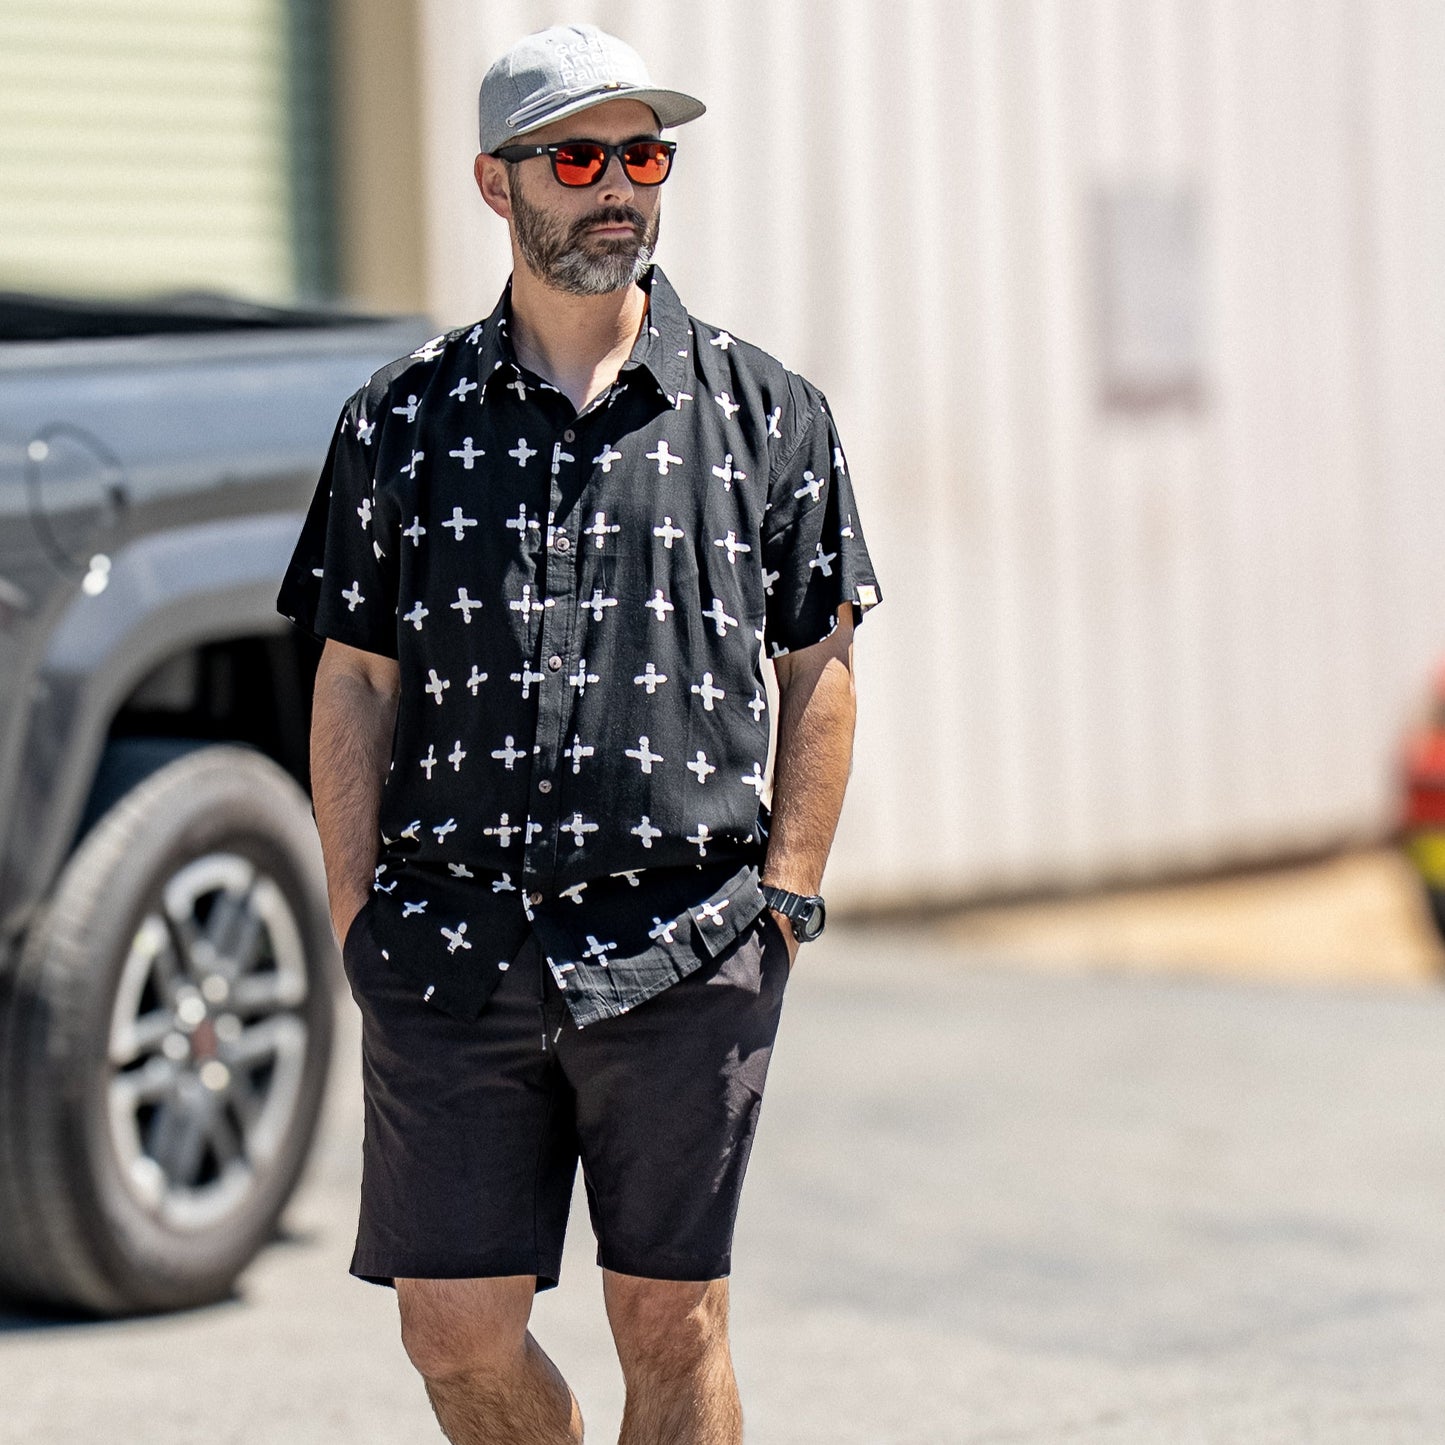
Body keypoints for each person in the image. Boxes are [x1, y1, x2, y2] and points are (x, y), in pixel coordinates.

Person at [277, 22, 881, 1445]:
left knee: (669, 1322)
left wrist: (783, 894)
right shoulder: (400, 421)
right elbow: (353, 674)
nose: (617, 185)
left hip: (683, 936)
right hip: (444, 938)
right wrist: (352, 899)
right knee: (452, 1329)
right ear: (498, 185)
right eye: (576, 156)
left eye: (642, 155)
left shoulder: (767, 414)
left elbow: (821, 665)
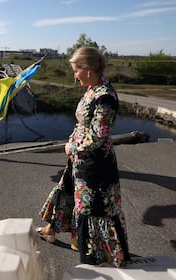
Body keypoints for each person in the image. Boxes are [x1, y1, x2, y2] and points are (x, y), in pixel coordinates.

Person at [36, 46, 130, 267]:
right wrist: (72, 140)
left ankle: (102, 261)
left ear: (87, 69)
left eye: (76, 70)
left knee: (93, 209)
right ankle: (51, 231)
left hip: (96, 166)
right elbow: (82, 124)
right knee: (68, 192)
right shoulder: (91, 89)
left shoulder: (105, 97)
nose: (74, 75)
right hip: (81, 160)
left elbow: (99, 136)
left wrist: (73, 148)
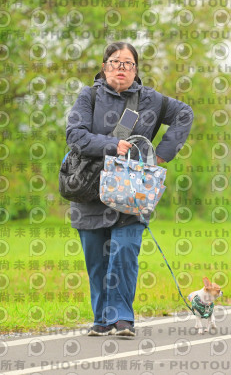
# # # # # # #
Exercise description » Please output exactly the lines from the line containing "right wrist: (72, 140)" through the last line of the records above, both included, and leave out any pictures.

Response box »
right wrist: (72, 140)
left ankle: (102, 261)
left ear: (87, 69)
left eye: (76, 70)
left knee: (93, 209)
right ankle: (51, 231)
left hip: (96, 166)
right elbow: (82, 124)
right knee: (68, 192)
right shoulder: (91, 89)
left shoulder: (105, 97)
nose: (74, 75)
right hip: (81, 160)
left elbow: (99, 136)
left wrist: (73, 148)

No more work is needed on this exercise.